- **Task to complete**
Reproduce every row below verbatim, leaving out the pictures.

- **Provided records**
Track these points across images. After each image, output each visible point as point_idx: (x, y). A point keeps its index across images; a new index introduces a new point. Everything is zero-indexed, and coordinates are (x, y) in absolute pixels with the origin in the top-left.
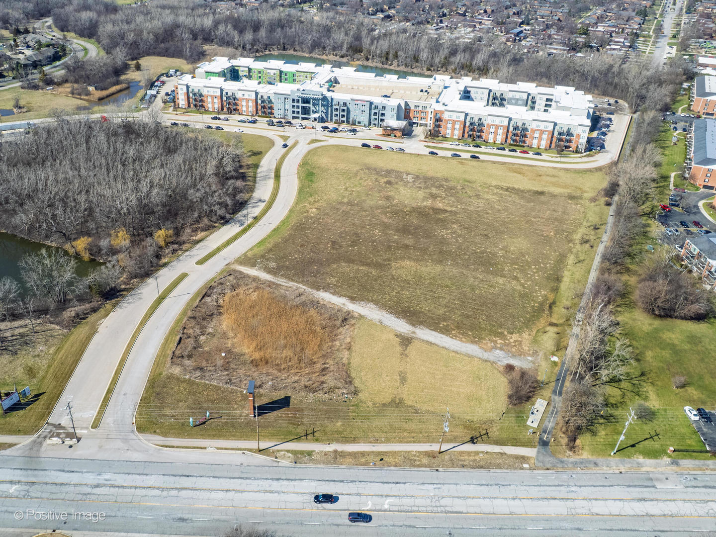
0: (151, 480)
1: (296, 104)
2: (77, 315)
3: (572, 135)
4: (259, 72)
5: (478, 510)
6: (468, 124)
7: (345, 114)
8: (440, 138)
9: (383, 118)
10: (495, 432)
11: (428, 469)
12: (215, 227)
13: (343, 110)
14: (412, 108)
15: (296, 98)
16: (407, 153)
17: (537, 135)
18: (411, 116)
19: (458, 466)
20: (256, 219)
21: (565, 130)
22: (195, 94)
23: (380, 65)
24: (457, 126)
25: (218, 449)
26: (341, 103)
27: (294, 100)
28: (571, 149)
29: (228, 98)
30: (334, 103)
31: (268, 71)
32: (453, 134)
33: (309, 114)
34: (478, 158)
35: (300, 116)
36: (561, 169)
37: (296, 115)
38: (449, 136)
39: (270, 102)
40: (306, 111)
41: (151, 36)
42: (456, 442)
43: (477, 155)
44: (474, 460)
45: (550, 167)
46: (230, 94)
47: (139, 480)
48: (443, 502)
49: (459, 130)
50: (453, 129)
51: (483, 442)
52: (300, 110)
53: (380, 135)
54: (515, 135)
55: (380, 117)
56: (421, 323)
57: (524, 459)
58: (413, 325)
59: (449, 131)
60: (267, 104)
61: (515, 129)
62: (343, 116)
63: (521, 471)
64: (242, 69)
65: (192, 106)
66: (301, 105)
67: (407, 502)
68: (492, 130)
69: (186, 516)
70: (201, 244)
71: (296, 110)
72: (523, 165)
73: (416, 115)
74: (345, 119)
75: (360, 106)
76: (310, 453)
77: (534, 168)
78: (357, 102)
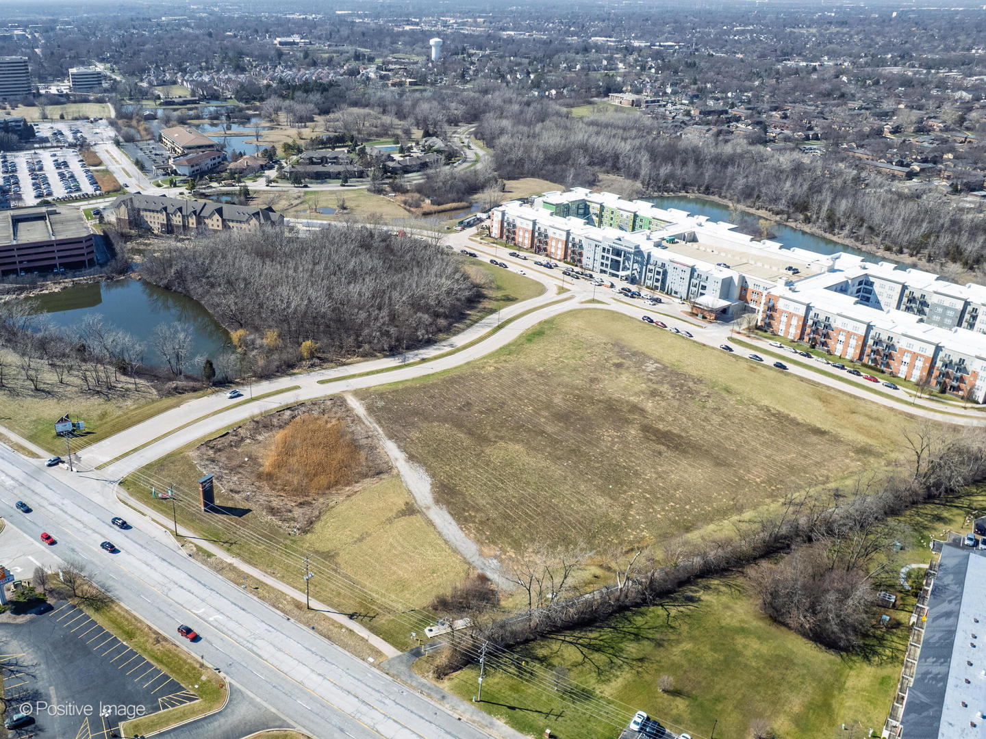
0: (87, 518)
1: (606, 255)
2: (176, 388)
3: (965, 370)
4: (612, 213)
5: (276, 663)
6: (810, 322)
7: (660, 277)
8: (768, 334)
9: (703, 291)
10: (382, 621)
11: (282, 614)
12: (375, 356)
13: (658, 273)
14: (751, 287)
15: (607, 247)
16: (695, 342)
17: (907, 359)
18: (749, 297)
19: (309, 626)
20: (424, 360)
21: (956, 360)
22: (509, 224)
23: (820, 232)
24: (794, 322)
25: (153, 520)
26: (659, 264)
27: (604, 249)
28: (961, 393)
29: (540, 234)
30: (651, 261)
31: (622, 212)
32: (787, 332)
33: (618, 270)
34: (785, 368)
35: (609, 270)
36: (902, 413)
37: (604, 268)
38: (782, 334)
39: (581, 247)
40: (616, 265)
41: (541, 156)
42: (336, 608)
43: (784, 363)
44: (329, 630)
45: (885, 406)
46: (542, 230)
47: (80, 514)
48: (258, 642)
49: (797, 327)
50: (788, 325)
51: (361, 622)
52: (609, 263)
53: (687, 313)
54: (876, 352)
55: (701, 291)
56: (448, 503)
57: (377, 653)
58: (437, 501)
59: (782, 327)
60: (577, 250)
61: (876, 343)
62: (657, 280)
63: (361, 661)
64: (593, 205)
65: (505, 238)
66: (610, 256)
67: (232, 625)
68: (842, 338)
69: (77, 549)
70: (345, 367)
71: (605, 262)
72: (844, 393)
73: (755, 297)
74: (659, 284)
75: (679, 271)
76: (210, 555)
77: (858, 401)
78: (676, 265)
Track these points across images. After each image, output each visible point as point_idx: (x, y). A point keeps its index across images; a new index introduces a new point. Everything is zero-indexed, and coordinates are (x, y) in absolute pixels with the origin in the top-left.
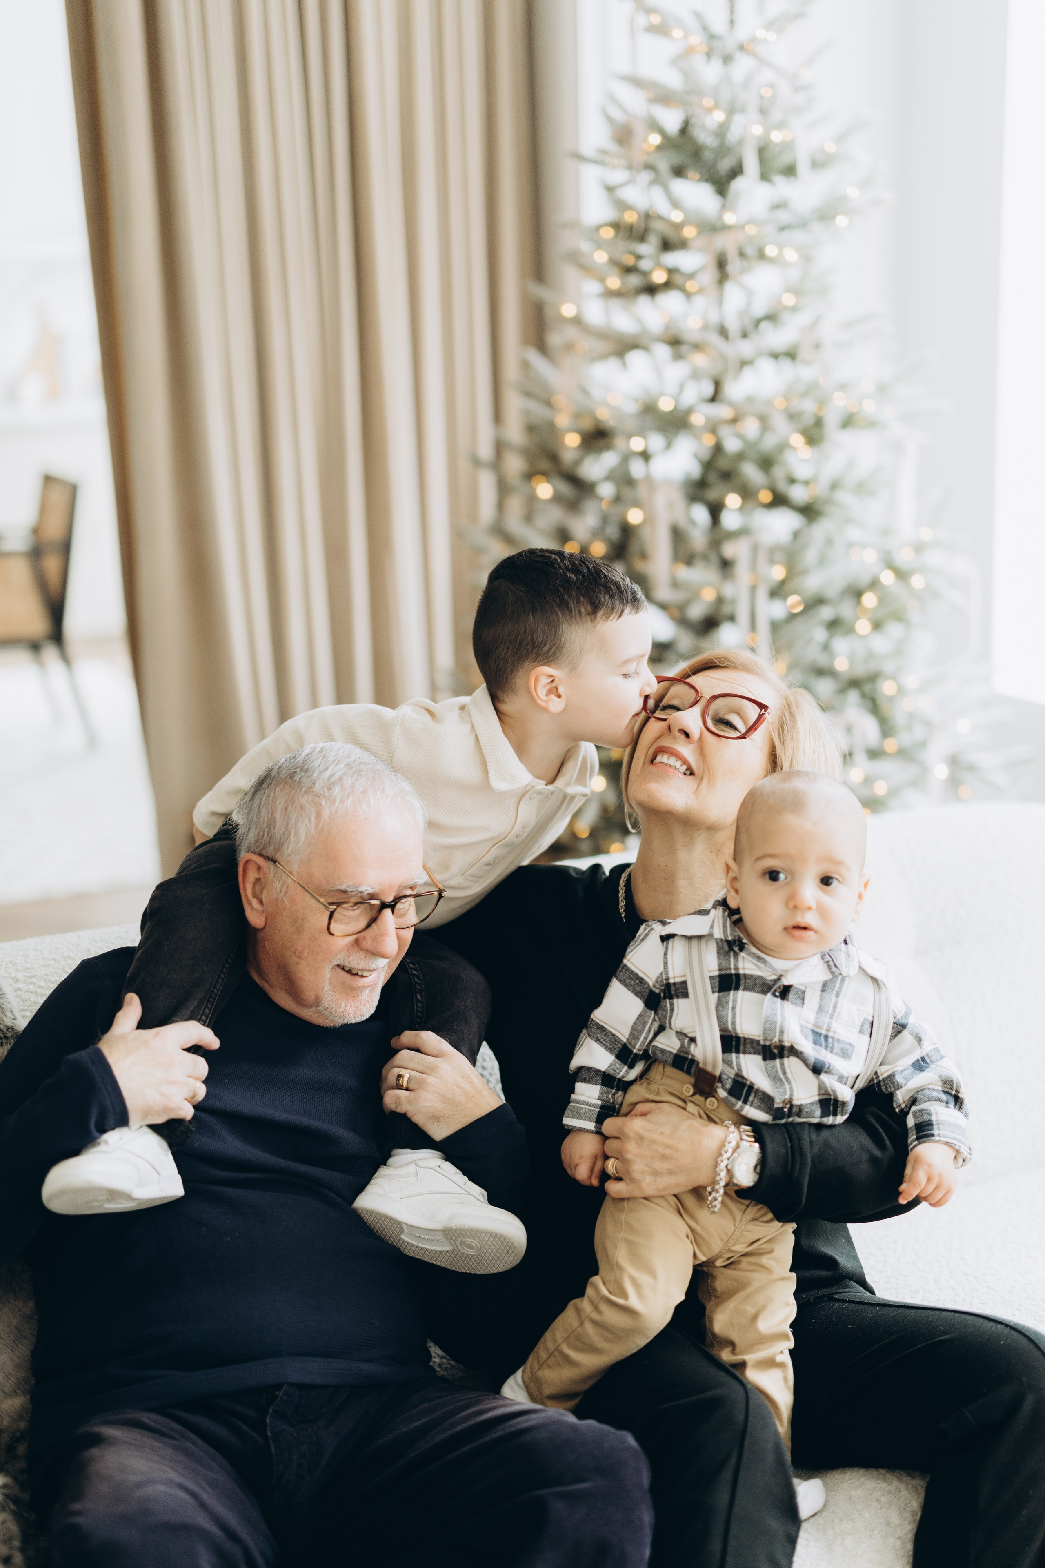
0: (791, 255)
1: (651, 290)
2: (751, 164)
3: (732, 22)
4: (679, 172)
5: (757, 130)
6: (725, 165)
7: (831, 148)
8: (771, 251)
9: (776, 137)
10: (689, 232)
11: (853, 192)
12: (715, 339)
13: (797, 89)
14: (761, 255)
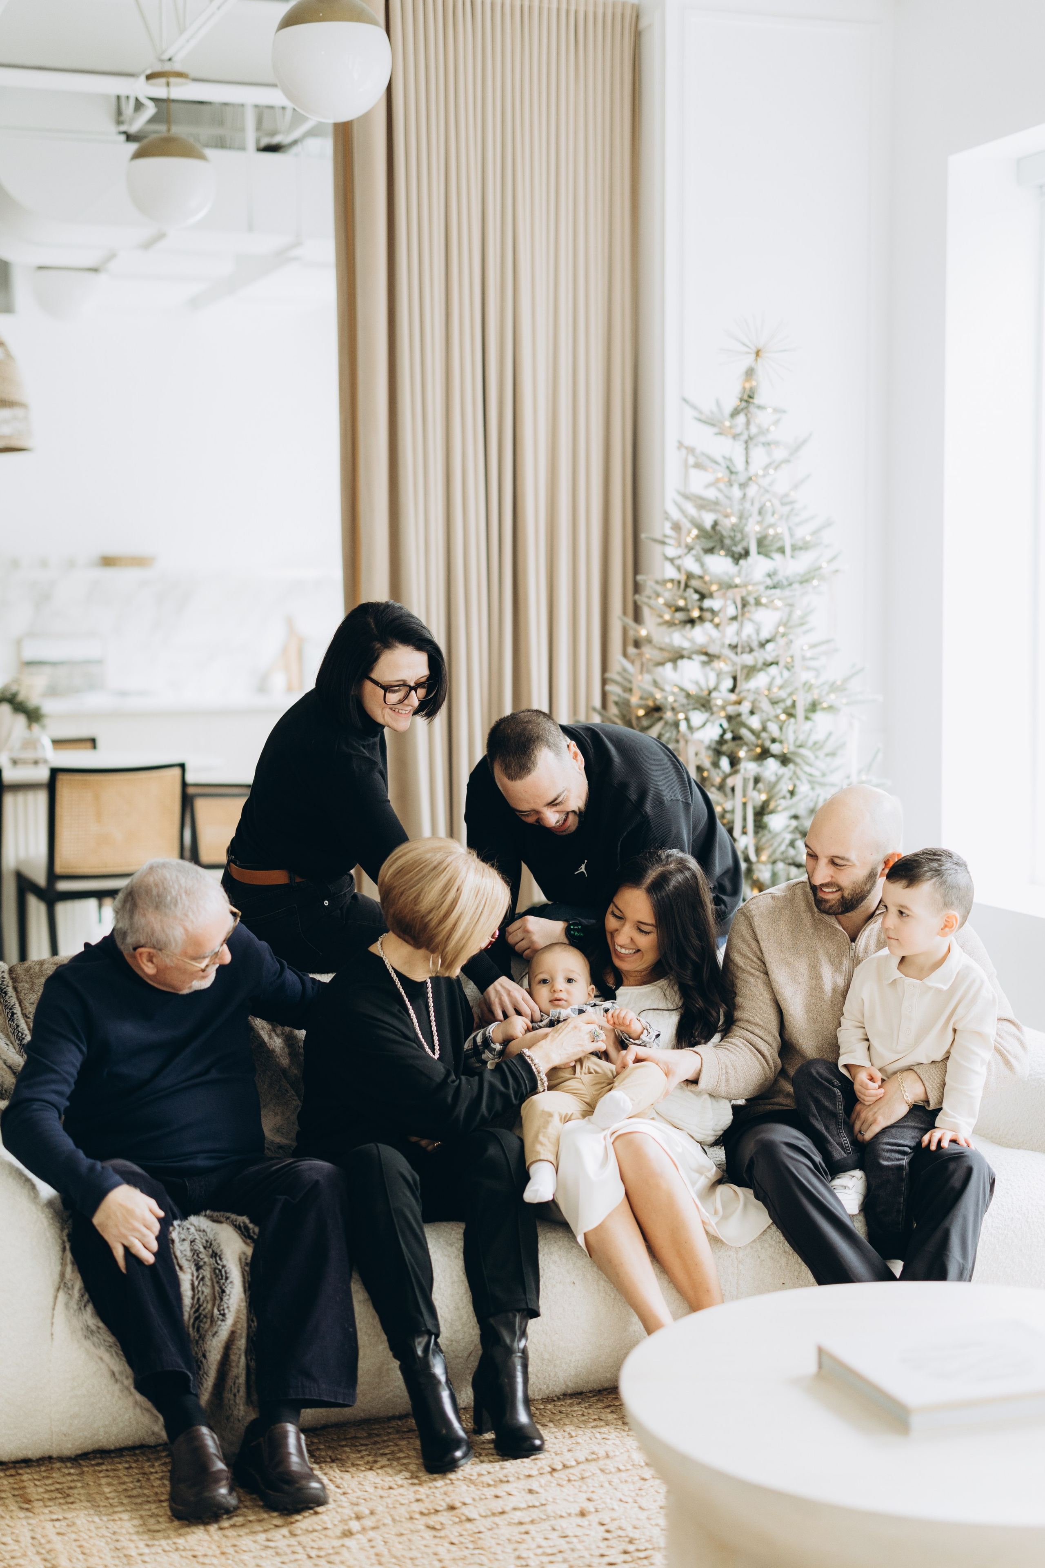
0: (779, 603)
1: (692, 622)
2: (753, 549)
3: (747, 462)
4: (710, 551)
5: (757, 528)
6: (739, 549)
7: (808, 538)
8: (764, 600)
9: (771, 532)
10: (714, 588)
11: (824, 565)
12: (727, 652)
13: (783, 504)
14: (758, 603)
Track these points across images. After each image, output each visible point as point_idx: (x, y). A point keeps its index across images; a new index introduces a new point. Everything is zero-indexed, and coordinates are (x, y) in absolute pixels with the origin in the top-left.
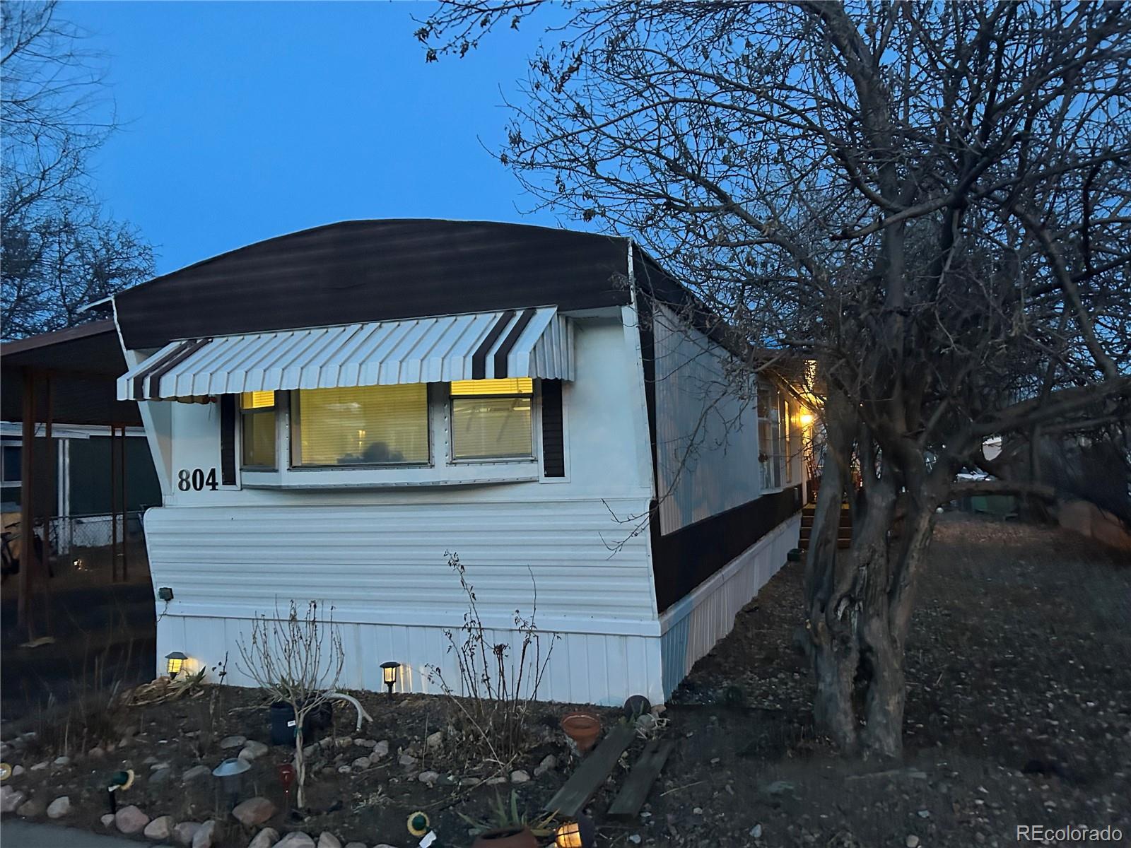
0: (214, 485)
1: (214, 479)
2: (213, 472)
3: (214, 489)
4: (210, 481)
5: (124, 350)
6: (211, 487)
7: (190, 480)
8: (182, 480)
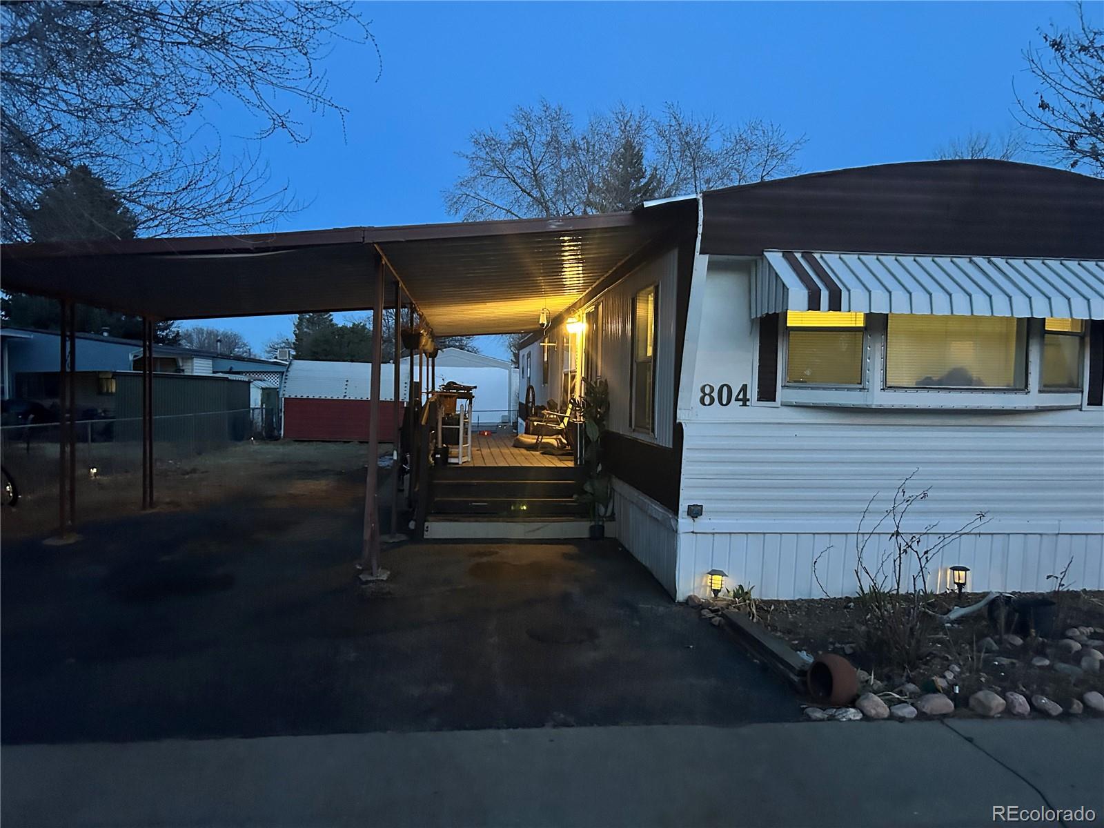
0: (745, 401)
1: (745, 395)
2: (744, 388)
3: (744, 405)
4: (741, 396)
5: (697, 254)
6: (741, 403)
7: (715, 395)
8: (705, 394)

- **Written response**
Track these points across images. After each image, output each visible point as point_idx: (x, y). A point keeps its index across images; a new index introduces a new point. Everything is zero-indexed, and coordinates are (x, y) in absolute pixels with the origin in the top-left.
0: (151, 480)
1: (296, 104)
2: (77, 315)
3: (572, 135)
4: (259, 72)
5: (478, 510)
6: (468, 124)
7: (345, 114)
8: (440, 138)
9: (383, 118)
10: (495, 432)
11: (428, 469)
12: (215, 227)
13: (343, 110)
14: (412, 108)
15: (296, 98)
16: (407, 153)
17: (537, 135)
18: (411, 116)
19: (458, 466)
20: (256, 219)
21: (565, 130)
22: (195, 94)
23: (380, 65)
24: (457, 126)
25: (218, 449)
26: (341, 103)
27: (294, 100)
28: (571, 149)
29: (228, 98)
30: (334, 103)
31: (268, 71)
32: (453, 134)
33: (309, 114)
34: (478, 158)
35: (300, 116)
36: (561, 169)
37: (296, 115)
38: (449, 136)
39: (270, 102)
40: (306, 111)
41: (151, 36)
42: (456, 442)
43: (477, 155)
44: (474, 460)
45: (550, 167)
46: (230, 94)
47: (139, 480)
48: (443, 502)
49: (459, 130)
50: (453, 129)
51: (483, 442)
52: (300, 110)
53: (380, 135)
54: (515, 135)
55: (380, 117)
56: (421, 323)
57: (524, 459)
58: (413, 325)
59: (449, 131)
60: (267, 104)
61: (515, 129)
62: (343, 116)
63: (521, 471)
64: (242, 69)
65: (192, 106)
66: (301, 105)
67: (407, 502)
68: (492, 130)
69: (186, 516)
70: (201, 244)
71: (296, 110)
72: (523, 165)
73: (416, 115)
74: (345, 119)
75: (360, 106)
76: (310, 453)
77: (534, 168)
78: (357, 102)
0: (87, 518)
1: (606, 255)
2: (176, 388)
3: (965, 370)
4: (612, 213)
5: (276, 663)
6: (810, 322)
7: (660, 277)
8: (768, 334)
9: (703, 291)
10: (382, 621)
11: (282, 614)
12: (375, 356)
13: (658, 273)
14: (751, 287)
15: (607, 247)
16: (695, 342)
17: (907, 359)
18: (749, 297)
19: (309, 626)
20: (424, 360)
21: (956, 360)
22: (509, 224)
23: (820, 232)
24: (794, 322)
25: (153, 520)
26: (659, 264)
27: (604, 249)
28: (961, 393)
29: (540, 234)
30: (651, 261)
31: (622, 212)
32: (787, 332)
33: (618, 270)
34: (785, 368)
35: (609, 270)
36: (902, 413)
37: (604, 268)
38: (782, 334)
39: (581, 247)
40: (616, 265)
41: (541, 156)
42: (336, 608)
43: (784, 363)
44: (329, 630)
45: (885, 406)
46: (542, 230)
47: (80, 514)
48: (258, 642)
49: (797, 327)
50: (788, 325)
51: (361, 622)
52: (609, 263)
53: (687, 313)
54: (876, 352)
55: (701, 291)
56: (448, 503)
57: (377, 653)
58: (437, 501)
59: (782, 327)
60: (577, 250)
61: (876, 343)
62: (657, 280)
63: (361, 661)
64: (593, 205)
65: (505, 238)
66: (610, 256)
67: (232, 625)
68: (842, 338)
69: (77, 549)
70: (345, 367)
71: (605, 262)
72: (844, 393)
73: (755, 297)
74: (659, 284)
75: (679, 271)
76: (210, 555)
77: (858, 401)
78: (676, 265)
Track these points across images. After each image, output each visible point as point_idx: (x, y). A point keeps its index across images; a new index introduces a new point. Everything is zero-indexed, and coordinates are (x, y) in absolute pixels with the origin in the top-left.
0: (791, 255)
1: (651, 290)
2: (751, 164)
3: (732, 22)
4: (679, 172)
5: (757, 130)
6: (725, 165)
7: (831, 148)
8: (771, 251)
9: (776, 137)
10: (689, 232)
11: (853, 192)
12: (715, 339)
13: (797, 89)
14: (761, 255)
0: (779, 603)
1: (692, 622)
2: (753, 549)
3: (747, 462)
4: (710, 551)
5: (757, 528)
6: (739, 549)
7: (808, 538)
8: (764, 600)
9: (771, 532)
10: (714, 588)
11: (824, 565)
12: (727, 652)
13: (783, 504)
14: (758, 603)
Track these points across images. After each image, output each visible point as point_idx: (x, y). A point keeps its index across images; a new index introduces a new point. Everything is zero-indexed, and coordinates are (x, y) in absolute pixels with the origin in the top-left.
0: (214, 485)
1: (214, 479)
2: (213, 472)
3: (214, 489)
4: (210, 481)
5: (124, 350)
6: (211, 487)
7: (190, 480)
8: (182, 480)
0: (745, 401)
1: (745, 395)
2: (744, 388)
3: (744, 405)
4: (741, 396)
5: (697, 254)
6: (741, 403)
7: (715, 395)
8: (705, 394)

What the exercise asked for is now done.